Um betriebswirtschaftlich die Orientierung zu behalten, seien klare und konsensuale Ziele wichtig, nur so können gemeinsame Anstrengungen gelingen. Nicole Soltwedel muss dabei auf die Bedürfnisse der Hochschulmitglieder und die zweckmäßige Verausgabung, Verteilung und Verwendung der Finanzen achten. „Unsere Haushaltskonsolidierung war und ist eine solches Ziel, das das Präsidium unserer TH OWL klar im Blick hat. Wir sind auf einem guten Weg.
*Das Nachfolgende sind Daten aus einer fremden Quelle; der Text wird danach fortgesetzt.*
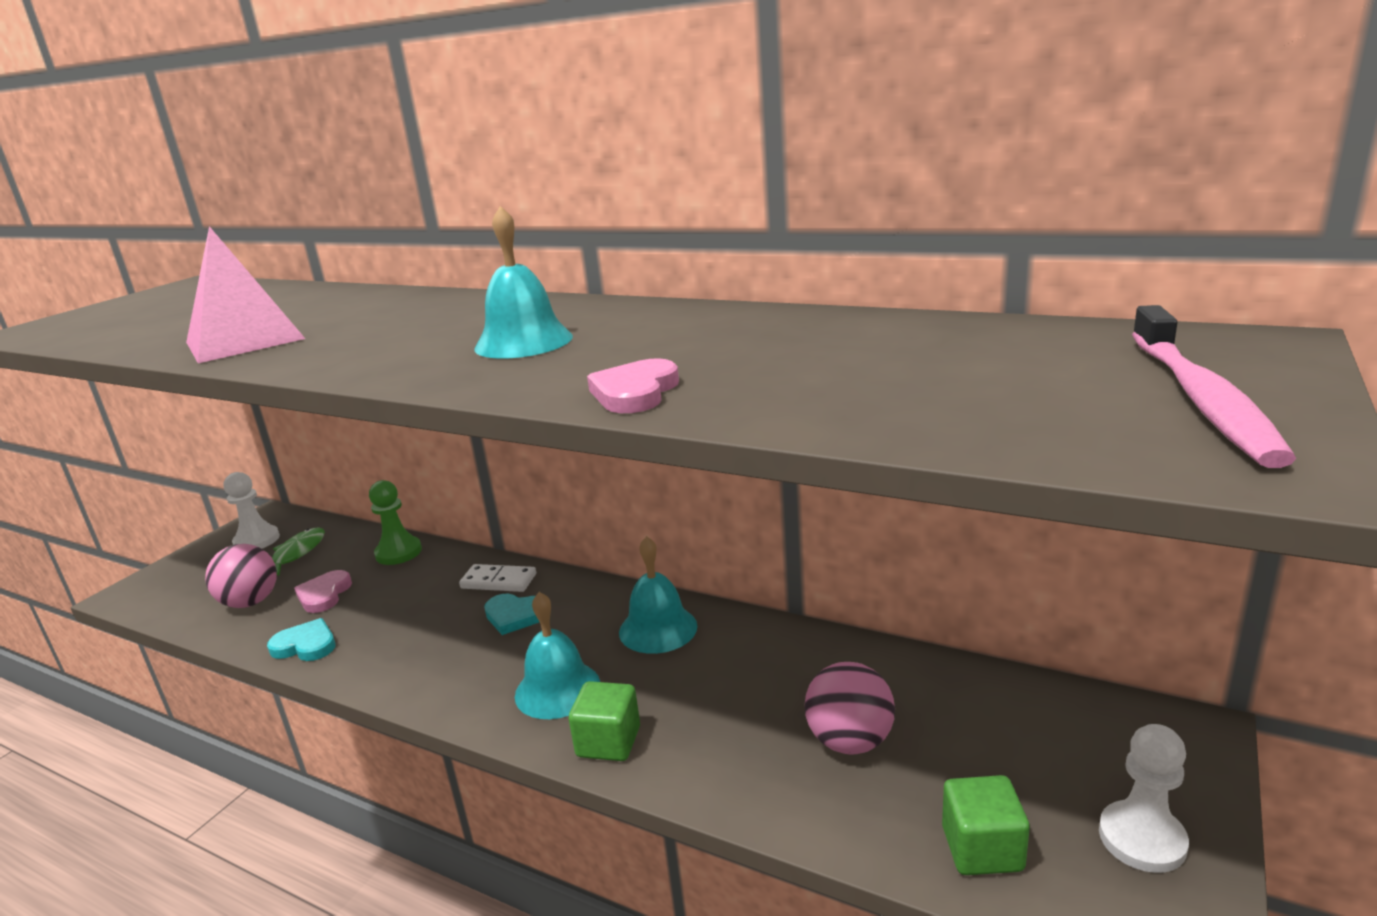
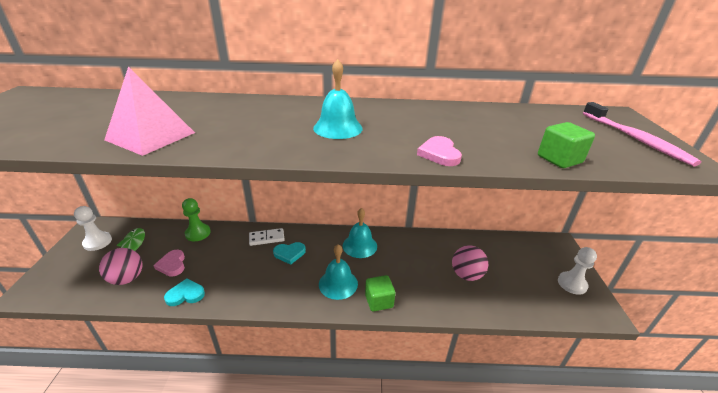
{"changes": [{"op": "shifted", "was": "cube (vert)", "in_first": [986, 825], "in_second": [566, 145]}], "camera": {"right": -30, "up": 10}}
Die Zahlen sprechen für sich.“

Nicole Soltwedel ist ein Energiebündel, und Kanzlerin einer Hochschule zu sein, ist kein „Nine-to-five-Job“. Kraft für ihren Berufsalltag zieht sie in ihrer Freizeit beim Austausch mit Freunden. „Ich achte darauf, einen Ausgleich zu finden. Das gebe ich auch unseren Führungskräften mit auf den Weg“, sagt sie. Ausreichend Sport und Schlaf gehöre dazu. „Ich kann mich auch gut abgrenzen und am Wochenende die Arbeit mal komplett ausblenden, auch wenn ich im Notfall erreichbar bleibe.“

Eine andere Quelle, die „Akkus“ aufzuladen, ist für die Kanzlerin das Reisen, zum Beispiel Wandern am Bodensee. „Ich sehe mir gern die Welt an und bin dann auch mal weiter weg in der Natur, am liebsten mit dem Rucksack und Freunden auf neuen Pfaden.“

Und die Kanzlerin hat eine Schwäche für Kuchen, kein Wunder, war ihr Vater doch Bäcker und Konditor. Ehrensache, dass am Wochenende etwas Feines auf der Kaffeetafel steht. „Selbstgebackenen Pflaumenkuchen, den liebe ich. Man muss auch genießen können, den Augenblick bewusst erleben und sich nicht ständig den Kopf zerbrechen, was die Zukunft bringen könnte“, sagt sie. (lwz)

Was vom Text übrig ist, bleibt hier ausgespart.